2D, zombie, action game made from scratch in C++
MIT License
116 stars 21 forks source link

Add circle bodies #443

Closed PiotrGardocki closed 4 years ago

PiotrGardocki commented 4 years ago
meyerzinn commented 4 years ago

Are you considering refactoring the current kinematics systems to use some sort of union component instead of storing a rectangle, to enable all of these different collision types?

If you are interested in adding more complex kinematics (i.e., polygons), what are the benefits to writing your own solver as opposed to integrating something like box2d or chipmunk2d?

PiotrGardocki commented 4 years ago

For now we do not plan to add polygons to the game. Rectangles and circles should be enough for our gameplay. I think I already found a solution to optimize current collisions system. Details are in comment here: #444

External physics library would be a solution to some problems, but then we would need to integrate it with our ECS library. I think libraries you mentioned are using their own storage for bodies, so connecting them to the Entt components pools would not be worth the effort.

Czapa10 commented 4 years ago

We're not gonna integrate any kind of physics engine to our game.
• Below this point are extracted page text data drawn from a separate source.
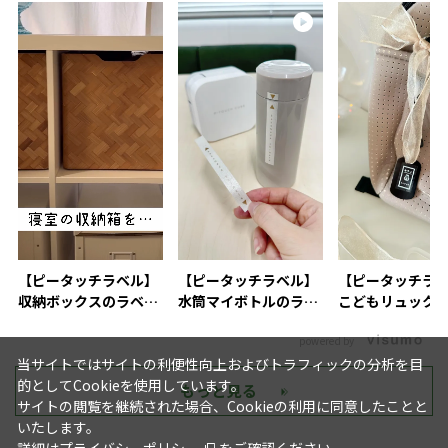
【ピータッチラベル】
【ピータッチラベル】
【ピータッチラ
収納ボックスのラベリ
水筒マイボトルのラベ
こどもリュック
ングにおすすめ
リング活用術
付け
powered by
当サイトではサイトの利便性向上およびトラフィックの分析を目
的としてCookieを使用しています。
もっと見る
サイトの閲覧を継続された場合、Cookieの利用に同意したことと
いたします。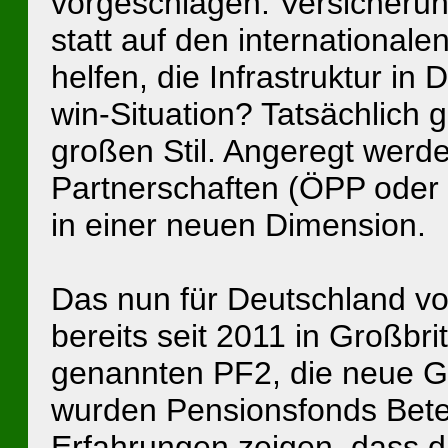
vorgeschlagen. Versicherun
statt auf den international
helfen, die Infrastruktur in
win-Situation? Tatsächlich 
großen Stil. Angeregt werde
Partnerschaften (ÖPP oder 
in einer neuen Dimension.
Das nun für Deutschland v
bereits seit 2011 in Großbri
genannten PF2, die neue Ge
wurden Pensionsfonds Bete
Erfahrungen zeigen, dass die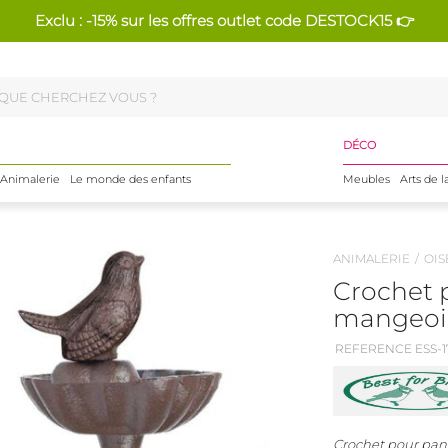
Exclu : -15% sur les offres outlet code DESTOCK15 👉
DÉCO
Animalerie
Le monde des enfants
Meubles
Arts de l
ANIMALERIE
OIS
Crochet 
mangeoire 
REFERENCE ESS-1
Crochet pour pan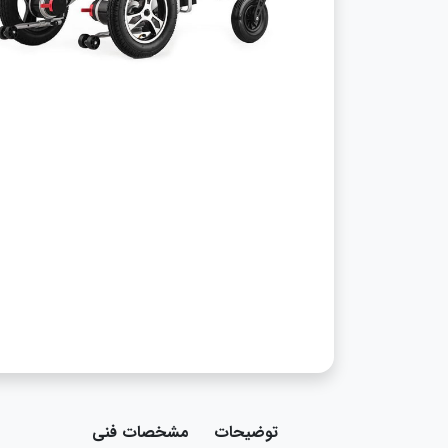
توضیحات
مشخصات فنی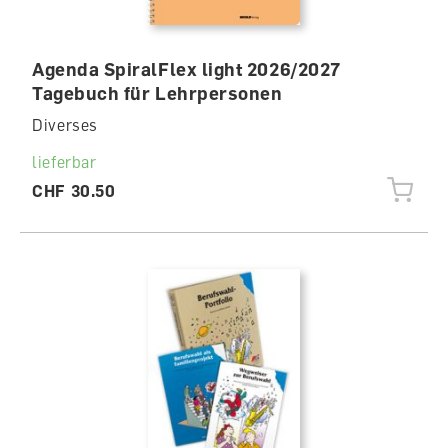
Agenda SpiralFlex light 2026/2027
Tagebuch für Lehrpersonen
Diverses
lieferbar
CHF 30.50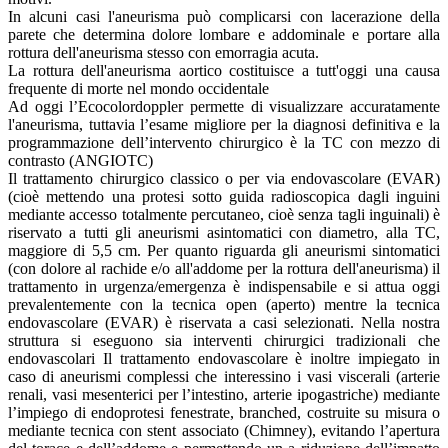
In alcuni casi l'aneurisma può complicarsi con lacerazione della
parete che determina dolore lombare e addominale e portare alla
rottura dell'aneurisma stesso con emorragia acuta.
La rottura dell'aneurisma aortico costituisce a tutt'oggi una causa
frequente di morte nel mondo occidentale
Ad oggi l’Ecocolordoppler permette di visualizzare accuratamente
l'aneurisma, tuttavia l’esame migliore per la diagnosi definitiva e la
programmazione dell’intervento chirurgico è la TC con mezzo di
contrasto (ANGIOTC)
Il trattamento chirurgico classico o per via endovascolare (EVAR)
(cioè mettendo una protesi sotto guida radioscopica dagli inguini
mediante accesso totalmente percutaneo, cioè senza tagli inguinali) è
riservato a tutti gli aneurismi asintomatici con diametro, alla TC,
maggiore di 5,5 cm. Per quanto riguarda gli aneurismi sintomatici
(con dolore al rachide e/o all'addome per la rottura dell'aneurisma) il
trattamento in urgenza/emergenza è indispensabile e si attua oggi
prevalentemente con la tecnica open (aperto) mentre la tecnica
endovascolare (EVAR) è riservata a casi selezionati. Nella nostra
struttura si eseguono sia interventi chirurgici tradizionali che
endovascolari Il trattamento endovascolare è inoltre impiegato in
caso di aneurismi complessi che interessino i vasi viscerali (arterie
renali, vasi mesenterici per l’intestino, arterie ipogastriche) mediante
l’impiego di endoprotesi fenestrate, branched, costruite su misura o
mediante tecnica con stent associato (Chimney), evitando l’apertura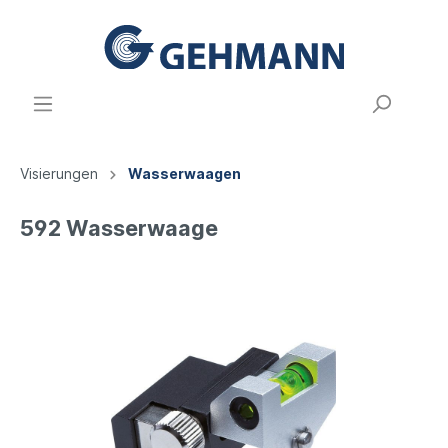
Visierungen
Wasserwaagen
592 Wasserwaage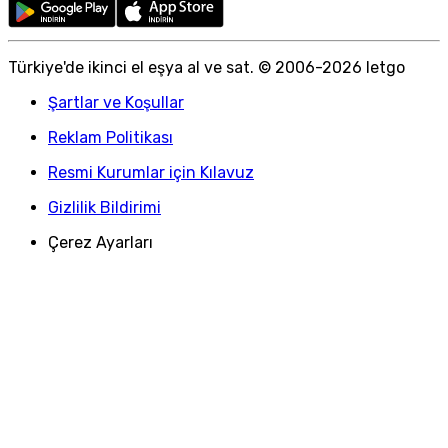
Türkiye
'
de ikinci el eşya al ve sat. © 2006-
2026
letgo
Şartlar ve Koşullar
Reklam Politikası
Resmi Kurumlar için Kılavuz
Gizlilik Bildirimi
Çerez Ayarları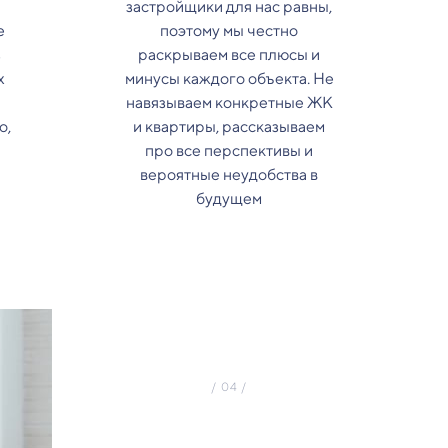
застройщики для нас равны,
е
поэтому мы честно
з
раскрываем все плюсы и
х
минусы каждого объекта. Не
навязываем конкретные ЖК
о,
и квартиры, рассказываем
про все перспективы и
вероятные неудобства в
будущем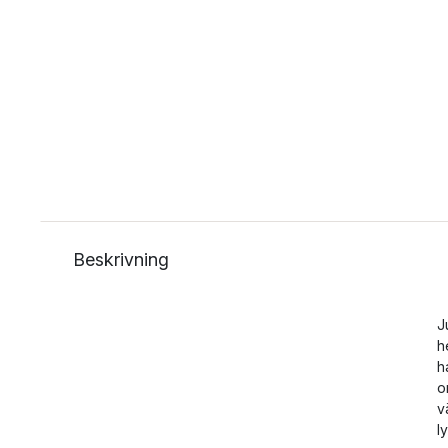
Beskrivning
J
h
h
o
v
l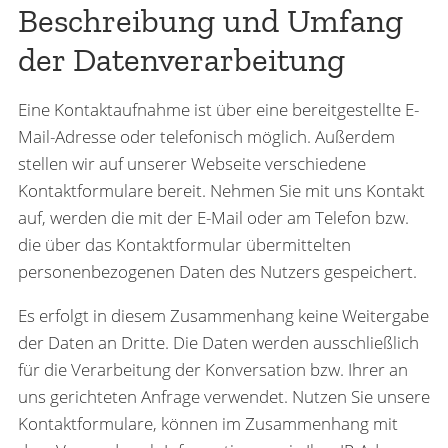
Beschreibung und Umfang
der Datenverarbeitung
Eine Kontaktaufnahme ist über eine bereitgestellte E-
Mail-Adresse oder telefonisch möglich. Außerdem
stellen wir auf unserer Webseite verschiedene
Kontaktformulare bereit. Nehmen Sie mit uns Kontakt
auf, werden die mit der E-Mail oder am Telefon bzw.
die über das Kontaktformular übermittelten
personenbezogenen Daten des Nutzers gespeichert.
Es erfolgt in diesem Zusammenhang keine Weitergabe
der Daten an Dritte. Die Daten werden ausschließlich
für die Verarbeitung der Konversation bzw. Ihrer an
uns gerichteten Anfrage verwendet. Nutzen Sie unsere
Kontaktformulare, können im Zusammenhang mit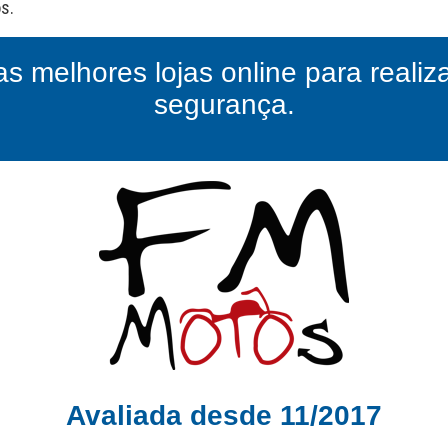
as melhores lojas online para reali
segurança.
Avaliada desde 11/2017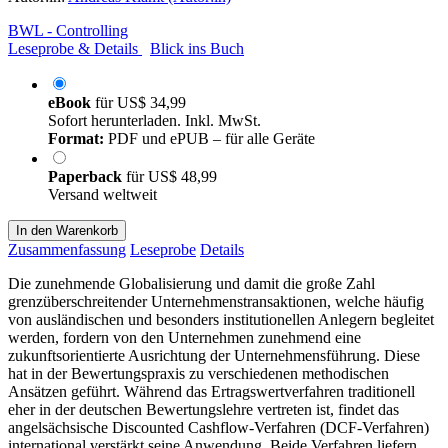
BWL - Controlling
Leseprobe & Details
Blick ins Buch
eBook
für
US$ 34,99
Sofort herunterladen. Inkl. MwSt.
Format:
PDF und ePUB – für alle Geräte
Paperback
für
US$ 48,99
Versand weltweit
In den Warenkorb
Zusammenfassung
Leseprobe
Details
Die zunehmende Globalisierung und damit die große Zahl
grenzüberschreitender Unternehmenstransaktionen, welche häufig
von ausländischen und besonders institutionellen Anlegern begleitet
werden, fordern von den Unternehmen zunehmend eine
zukunftsorientierte Ausrichtung der Unternehmensführung. Diese
hat in der Bewertungspraxis zu verschiedenen methodischen
Ansätzen geführt. Während das Ertragswertverfahren traditionell
eher in der deutschen Bewertungslehre vertreten ist, findet das
angelsächsische Discounted Cashflow-Verfahren (DCF-Verfahren)
international verstärkt seine Anwendung. Beide Verfahren liefern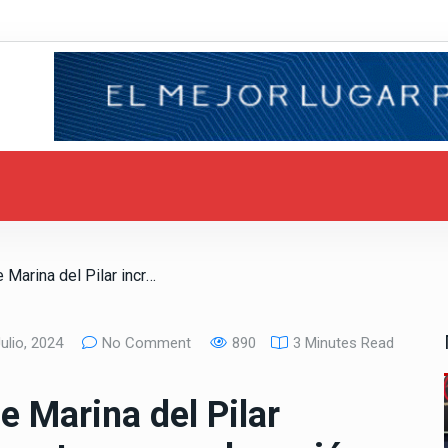
/ Advierte gobierno de Marina del Pilar incremento en temperaturas para la región en la semana
ulio, 2024
No Comment
890
3 Minutes Read
e Marina del Pilar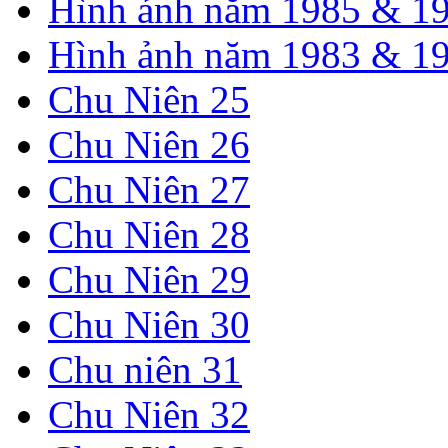
Hình ảnh năm 1985 & 1
Hình ảnh năm 1983 & 1
Chu Niên 25
Chu Niên 26
Chu Niên 27
Chu Niên 28
Chu Niên 29
Chu Niên 30
Chu niên 31
Chu Niên 32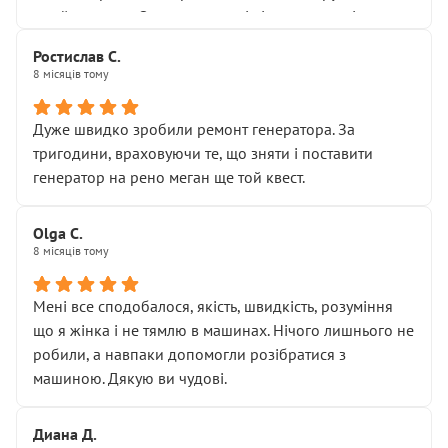
Я — клієнт, який працює на довірі, і саме її цей сервіс
приймальнику Олександру: всі чітко та по суті.
серйозно підірвав.
Молодці! Однозначно буду радити своїм знайомим
Хотілося б більше:
Ростислав С.
звертатися до цього автосервісу.
8 місяців тому
• належної уваги до авто
• прозорості в роботах і рахунках
• реальної діагностики, а не формального
Дуже швидко зробили ремонт генератора. За
“подивились і поїхав”
тригодини, враховуючи те, що зняти і поставити
На жаль, складається враження, що сервіс працює не
генератор на рено меган ще той квест.
на якість, а “аби швидше і дорожче”. Саме це і псує
загальне враження та бажання повертатися.
Olga С.
Стосовно комунікації - все добре
8 місяців тому
Мені все сподобалося, якість, швидкість, розуміння
що я жінка і не тямлю в машинах. Нічого лишнього не
робили, а навпаки допомогли розібратися з
машиною. Дякую ви чудові.
Диана Д.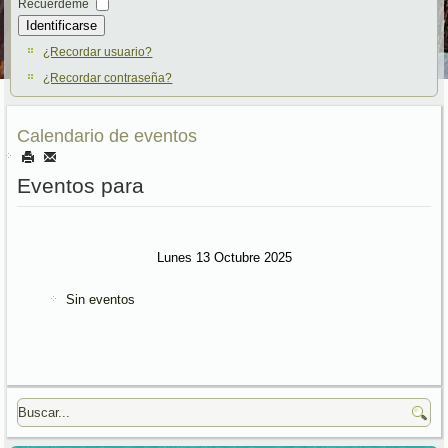
Recuérdeme
Identificarse
¿Recordar usuario?
¿Recordar contraseña?
Calendario de eventos
Eventos para
Lunes 13 Octubre 2025
Sin eventos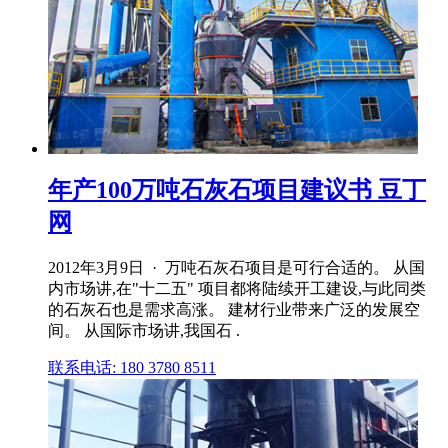
年产100万吨石灰石项目建议书 豆丁
网
2012年3月9日 · 万吨石灰石项目是可行合适的。 从国
内市场讲,在"十二五" 项目都将陆续开工建设,与此同类
的石灰石也是需求高涨。 建材行业带来广泛的发展空
间。 从国际市场讲,我国石 .
联系电话: 180 3780 8511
Physics engine libary like box2D simulates physics realistically. In our game we don't want physics to be realistic. We want physics interactions solve the gameplay problems which we have and realistic physics engine doesn't solve these problems. That's why we don't use it.

Czapa10 commented 4 years ago

@20zinnm @PiotrGardocki Making union component is not the right solution.

Option 1: We make separate components: RectangleKinematicCollisionBody, CircleKinematicCollisionBody.

Option 2: We make component like RigidBody which stores things like mass, staticallyMovedUp itd. And we have another components like: RectCollisionShape, CircleCollisionShape which store collision geometry.

Later we can also make circle collision shapes for static collision body but for now it's not neccessary.

meyerzinn commented 4 years ago

@Czapa10 That's fair. I think Option 2 is how most other "physics" engines work, where there's a rigidbody that stores general information and a flag that indicates what geometry to use.